* **Task details**:
Rewrite the stretch from the line containing "Document page, 2001x1125 pixels." through the line containing "text_box [0, 0, 2000, 1125]", switching "Identify" to "Locate" and leaving everything else the same.

* **Data records**:
□ □ □ □ □

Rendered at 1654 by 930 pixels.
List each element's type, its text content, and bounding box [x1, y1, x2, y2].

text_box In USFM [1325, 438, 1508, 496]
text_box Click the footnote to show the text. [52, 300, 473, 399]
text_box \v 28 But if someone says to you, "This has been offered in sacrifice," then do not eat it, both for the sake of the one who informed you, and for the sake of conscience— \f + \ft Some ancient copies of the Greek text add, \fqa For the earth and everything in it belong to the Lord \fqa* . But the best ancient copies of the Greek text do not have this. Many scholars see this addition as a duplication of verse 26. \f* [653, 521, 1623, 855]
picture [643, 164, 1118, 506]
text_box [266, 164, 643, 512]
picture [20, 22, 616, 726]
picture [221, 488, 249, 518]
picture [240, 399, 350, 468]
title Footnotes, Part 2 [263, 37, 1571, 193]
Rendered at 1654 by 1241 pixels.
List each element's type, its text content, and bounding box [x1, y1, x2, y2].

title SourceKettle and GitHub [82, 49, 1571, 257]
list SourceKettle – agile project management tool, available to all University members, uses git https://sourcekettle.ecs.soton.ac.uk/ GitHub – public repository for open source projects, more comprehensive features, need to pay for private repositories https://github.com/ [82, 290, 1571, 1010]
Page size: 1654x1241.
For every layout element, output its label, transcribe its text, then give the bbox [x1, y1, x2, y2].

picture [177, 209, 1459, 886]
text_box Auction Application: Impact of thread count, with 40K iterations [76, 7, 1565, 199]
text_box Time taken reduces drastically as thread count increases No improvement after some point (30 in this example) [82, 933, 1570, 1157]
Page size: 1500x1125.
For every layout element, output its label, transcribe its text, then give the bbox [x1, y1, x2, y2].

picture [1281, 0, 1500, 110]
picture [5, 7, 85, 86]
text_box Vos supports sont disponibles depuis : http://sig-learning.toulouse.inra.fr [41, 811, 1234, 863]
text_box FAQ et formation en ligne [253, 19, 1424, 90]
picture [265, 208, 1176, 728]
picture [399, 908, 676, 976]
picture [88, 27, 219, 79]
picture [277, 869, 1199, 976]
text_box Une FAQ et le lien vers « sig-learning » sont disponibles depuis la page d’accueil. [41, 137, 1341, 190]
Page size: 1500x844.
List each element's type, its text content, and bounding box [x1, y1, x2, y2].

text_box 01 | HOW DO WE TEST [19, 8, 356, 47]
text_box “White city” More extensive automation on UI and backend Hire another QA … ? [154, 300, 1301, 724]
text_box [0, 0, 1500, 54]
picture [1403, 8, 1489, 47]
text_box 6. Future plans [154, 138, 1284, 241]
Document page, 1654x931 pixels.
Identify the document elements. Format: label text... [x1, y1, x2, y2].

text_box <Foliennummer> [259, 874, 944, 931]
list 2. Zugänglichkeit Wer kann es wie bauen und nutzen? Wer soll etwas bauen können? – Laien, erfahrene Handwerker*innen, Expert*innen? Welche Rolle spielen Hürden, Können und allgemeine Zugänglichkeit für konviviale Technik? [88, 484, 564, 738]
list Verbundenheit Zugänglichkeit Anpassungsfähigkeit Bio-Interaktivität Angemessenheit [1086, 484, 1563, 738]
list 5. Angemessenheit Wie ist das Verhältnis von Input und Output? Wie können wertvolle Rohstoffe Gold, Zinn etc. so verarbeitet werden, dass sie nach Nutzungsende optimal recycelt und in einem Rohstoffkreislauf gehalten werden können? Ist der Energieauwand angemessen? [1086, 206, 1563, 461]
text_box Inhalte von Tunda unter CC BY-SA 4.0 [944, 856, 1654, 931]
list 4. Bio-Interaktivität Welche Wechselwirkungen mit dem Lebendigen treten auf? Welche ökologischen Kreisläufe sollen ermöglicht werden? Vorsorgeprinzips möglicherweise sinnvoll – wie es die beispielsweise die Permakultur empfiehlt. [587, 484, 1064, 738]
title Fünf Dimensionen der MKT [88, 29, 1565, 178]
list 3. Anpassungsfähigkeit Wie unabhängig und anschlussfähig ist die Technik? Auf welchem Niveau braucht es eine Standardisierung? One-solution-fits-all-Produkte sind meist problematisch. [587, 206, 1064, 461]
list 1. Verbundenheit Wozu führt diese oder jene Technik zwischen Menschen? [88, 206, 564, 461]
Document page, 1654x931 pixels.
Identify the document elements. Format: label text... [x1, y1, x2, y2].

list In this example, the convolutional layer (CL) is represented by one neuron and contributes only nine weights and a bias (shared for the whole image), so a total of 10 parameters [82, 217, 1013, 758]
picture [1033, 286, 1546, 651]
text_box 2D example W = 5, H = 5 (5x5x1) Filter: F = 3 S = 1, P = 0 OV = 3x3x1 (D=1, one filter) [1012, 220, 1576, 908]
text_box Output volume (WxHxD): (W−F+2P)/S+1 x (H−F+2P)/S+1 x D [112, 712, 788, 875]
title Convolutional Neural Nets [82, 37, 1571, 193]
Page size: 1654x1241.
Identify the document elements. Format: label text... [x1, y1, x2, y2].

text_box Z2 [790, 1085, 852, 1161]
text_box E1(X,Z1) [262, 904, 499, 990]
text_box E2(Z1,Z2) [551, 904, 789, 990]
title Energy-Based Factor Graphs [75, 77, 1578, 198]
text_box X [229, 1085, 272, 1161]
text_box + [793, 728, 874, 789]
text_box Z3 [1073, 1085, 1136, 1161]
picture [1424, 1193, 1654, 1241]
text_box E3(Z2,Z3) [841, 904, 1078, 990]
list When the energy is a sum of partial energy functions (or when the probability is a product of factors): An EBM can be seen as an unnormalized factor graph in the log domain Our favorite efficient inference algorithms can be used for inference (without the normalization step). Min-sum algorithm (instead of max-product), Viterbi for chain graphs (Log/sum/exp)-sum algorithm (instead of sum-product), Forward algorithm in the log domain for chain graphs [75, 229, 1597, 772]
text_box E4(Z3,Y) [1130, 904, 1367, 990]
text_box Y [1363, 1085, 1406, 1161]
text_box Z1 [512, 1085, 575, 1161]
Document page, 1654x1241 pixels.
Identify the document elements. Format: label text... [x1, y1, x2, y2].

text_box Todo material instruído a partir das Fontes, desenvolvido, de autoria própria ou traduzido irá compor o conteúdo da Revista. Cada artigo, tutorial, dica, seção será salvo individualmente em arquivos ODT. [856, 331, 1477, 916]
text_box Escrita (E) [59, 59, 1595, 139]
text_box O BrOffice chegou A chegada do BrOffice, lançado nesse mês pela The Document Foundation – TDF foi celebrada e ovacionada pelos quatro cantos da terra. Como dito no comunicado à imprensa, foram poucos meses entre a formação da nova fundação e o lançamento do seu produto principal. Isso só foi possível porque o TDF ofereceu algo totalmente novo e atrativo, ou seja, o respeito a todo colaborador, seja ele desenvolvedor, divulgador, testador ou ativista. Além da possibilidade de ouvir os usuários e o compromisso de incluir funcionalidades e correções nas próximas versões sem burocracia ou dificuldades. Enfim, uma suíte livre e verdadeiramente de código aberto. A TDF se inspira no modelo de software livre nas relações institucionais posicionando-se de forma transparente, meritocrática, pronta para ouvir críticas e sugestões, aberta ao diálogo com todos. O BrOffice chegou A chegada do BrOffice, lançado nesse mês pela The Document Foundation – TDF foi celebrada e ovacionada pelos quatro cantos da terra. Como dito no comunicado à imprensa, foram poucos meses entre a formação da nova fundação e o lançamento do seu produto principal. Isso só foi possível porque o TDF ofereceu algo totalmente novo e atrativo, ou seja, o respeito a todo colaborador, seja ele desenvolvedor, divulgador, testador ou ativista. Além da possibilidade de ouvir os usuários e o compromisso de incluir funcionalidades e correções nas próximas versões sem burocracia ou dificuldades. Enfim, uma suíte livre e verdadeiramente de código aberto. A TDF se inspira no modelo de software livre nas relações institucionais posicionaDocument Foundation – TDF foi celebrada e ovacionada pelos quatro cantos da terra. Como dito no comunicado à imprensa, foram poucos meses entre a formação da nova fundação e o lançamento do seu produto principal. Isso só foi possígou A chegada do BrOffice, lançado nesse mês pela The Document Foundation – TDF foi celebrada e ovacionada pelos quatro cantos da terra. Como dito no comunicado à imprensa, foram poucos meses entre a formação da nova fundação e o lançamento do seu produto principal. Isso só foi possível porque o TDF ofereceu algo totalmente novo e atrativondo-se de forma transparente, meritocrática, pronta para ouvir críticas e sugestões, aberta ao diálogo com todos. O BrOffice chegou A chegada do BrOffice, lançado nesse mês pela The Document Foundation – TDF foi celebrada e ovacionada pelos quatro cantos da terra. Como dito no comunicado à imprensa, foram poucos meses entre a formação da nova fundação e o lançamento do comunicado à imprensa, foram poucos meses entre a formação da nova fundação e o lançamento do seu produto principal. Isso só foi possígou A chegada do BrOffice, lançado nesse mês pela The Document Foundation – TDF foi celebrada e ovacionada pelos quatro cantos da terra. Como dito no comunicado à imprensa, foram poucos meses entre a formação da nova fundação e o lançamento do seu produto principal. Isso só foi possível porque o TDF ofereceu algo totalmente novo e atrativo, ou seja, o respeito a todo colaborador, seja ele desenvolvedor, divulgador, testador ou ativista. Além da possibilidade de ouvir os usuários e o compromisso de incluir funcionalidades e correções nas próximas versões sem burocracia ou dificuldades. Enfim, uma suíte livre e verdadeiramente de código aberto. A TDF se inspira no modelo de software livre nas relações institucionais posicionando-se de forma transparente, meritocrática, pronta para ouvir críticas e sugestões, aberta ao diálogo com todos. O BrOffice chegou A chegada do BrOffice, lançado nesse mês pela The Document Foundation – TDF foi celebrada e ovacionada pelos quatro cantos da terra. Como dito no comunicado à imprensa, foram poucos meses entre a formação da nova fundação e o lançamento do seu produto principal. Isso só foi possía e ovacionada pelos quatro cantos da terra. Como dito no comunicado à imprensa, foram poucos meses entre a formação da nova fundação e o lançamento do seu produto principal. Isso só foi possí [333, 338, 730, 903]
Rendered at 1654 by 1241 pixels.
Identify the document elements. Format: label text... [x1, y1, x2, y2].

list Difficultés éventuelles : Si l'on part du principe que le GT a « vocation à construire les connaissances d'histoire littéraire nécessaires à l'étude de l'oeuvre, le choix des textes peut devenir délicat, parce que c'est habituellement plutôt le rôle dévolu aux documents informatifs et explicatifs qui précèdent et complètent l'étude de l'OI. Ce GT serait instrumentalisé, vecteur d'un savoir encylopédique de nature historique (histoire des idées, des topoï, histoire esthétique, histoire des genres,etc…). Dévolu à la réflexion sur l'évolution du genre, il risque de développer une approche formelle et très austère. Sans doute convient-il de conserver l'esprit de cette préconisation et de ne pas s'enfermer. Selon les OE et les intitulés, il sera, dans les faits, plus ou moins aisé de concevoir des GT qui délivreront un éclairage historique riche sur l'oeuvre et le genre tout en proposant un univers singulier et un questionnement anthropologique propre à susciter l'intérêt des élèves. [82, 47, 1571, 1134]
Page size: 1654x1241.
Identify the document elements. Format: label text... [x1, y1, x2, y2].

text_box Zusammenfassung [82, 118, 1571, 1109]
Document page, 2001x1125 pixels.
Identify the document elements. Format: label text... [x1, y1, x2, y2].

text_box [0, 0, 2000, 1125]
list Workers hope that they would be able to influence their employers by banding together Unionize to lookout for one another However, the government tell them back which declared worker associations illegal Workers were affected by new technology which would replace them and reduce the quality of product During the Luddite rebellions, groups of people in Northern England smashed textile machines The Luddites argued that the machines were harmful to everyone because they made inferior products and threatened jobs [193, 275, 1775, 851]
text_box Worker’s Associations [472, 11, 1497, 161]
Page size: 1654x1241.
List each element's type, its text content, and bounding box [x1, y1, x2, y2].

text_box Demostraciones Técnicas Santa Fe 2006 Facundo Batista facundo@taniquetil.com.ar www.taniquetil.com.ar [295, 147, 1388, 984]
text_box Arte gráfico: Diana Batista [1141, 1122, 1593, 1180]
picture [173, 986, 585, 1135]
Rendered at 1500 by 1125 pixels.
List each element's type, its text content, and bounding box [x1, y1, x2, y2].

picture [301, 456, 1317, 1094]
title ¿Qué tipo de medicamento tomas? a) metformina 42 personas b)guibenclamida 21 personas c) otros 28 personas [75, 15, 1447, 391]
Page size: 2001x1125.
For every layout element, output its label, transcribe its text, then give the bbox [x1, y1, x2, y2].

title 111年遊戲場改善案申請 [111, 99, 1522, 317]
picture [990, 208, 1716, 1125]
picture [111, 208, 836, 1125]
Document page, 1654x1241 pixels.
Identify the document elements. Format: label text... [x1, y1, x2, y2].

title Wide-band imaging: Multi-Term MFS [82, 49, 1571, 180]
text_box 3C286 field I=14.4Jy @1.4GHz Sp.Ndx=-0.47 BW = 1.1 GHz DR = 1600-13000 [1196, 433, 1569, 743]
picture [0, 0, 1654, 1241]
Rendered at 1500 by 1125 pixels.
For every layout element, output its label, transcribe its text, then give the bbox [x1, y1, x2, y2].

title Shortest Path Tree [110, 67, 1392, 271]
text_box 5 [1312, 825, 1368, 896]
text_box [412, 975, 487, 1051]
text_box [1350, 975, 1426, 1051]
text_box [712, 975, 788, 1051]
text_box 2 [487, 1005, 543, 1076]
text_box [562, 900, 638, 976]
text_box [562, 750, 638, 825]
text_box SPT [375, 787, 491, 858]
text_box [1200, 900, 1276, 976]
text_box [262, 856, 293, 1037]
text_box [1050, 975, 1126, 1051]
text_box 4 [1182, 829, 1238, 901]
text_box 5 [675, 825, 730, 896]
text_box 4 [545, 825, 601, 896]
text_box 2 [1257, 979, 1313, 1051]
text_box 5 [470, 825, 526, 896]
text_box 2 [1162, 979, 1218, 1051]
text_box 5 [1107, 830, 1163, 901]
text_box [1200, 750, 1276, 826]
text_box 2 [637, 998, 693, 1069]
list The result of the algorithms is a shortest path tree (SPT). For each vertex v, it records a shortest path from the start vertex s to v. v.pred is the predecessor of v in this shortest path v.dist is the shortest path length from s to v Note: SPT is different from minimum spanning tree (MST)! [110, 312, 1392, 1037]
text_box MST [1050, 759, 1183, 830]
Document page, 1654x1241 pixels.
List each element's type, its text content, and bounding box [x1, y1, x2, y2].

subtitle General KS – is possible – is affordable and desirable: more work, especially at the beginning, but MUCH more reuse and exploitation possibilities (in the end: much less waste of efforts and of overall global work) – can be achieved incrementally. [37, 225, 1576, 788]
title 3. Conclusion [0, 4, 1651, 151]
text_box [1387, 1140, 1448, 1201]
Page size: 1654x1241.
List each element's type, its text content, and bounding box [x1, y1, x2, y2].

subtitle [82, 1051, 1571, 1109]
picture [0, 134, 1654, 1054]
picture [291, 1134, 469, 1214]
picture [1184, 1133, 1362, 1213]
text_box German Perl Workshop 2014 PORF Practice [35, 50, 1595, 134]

□ □ □ □ □

* **Task response**:
Document page, 2001x1125 pixels.
Locate the document elements. Format: label text... [x1, y1, x2, y2].

text_box [0, 0, 2000, 1125]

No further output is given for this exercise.